EXERCISE BRIEF:
Go through the records below and return each line that has "México" in it.

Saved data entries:
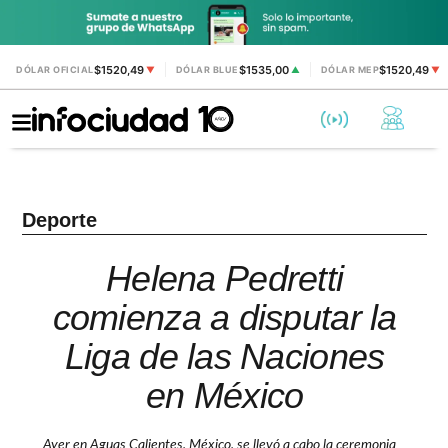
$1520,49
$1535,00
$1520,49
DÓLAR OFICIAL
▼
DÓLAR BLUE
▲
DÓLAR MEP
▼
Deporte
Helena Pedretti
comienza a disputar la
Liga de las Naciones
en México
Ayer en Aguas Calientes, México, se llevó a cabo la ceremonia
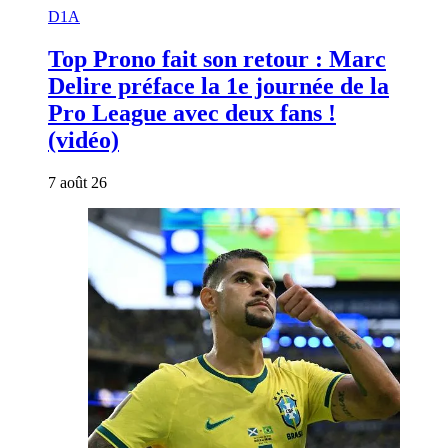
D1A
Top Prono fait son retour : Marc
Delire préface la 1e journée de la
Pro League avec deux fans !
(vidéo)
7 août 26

==

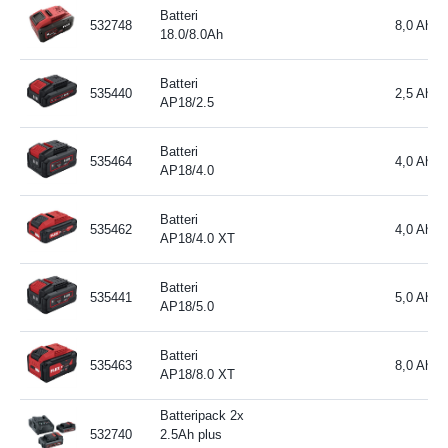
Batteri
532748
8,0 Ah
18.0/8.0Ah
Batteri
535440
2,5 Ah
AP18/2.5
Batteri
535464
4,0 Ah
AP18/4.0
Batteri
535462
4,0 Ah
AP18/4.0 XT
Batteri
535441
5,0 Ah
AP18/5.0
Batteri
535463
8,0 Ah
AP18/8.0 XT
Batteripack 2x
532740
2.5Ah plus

---

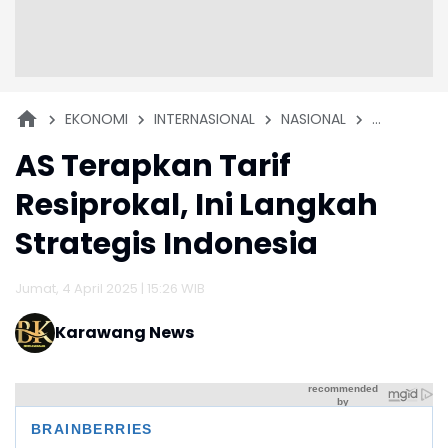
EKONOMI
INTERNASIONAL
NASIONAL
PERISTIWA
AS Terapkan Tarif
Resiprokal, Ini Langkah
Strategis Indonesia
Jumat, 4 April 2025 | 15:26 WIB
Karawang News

OUTPUT:
en México
Ayer en Aguas Calientes, México, se llevó a cabo la ceremonia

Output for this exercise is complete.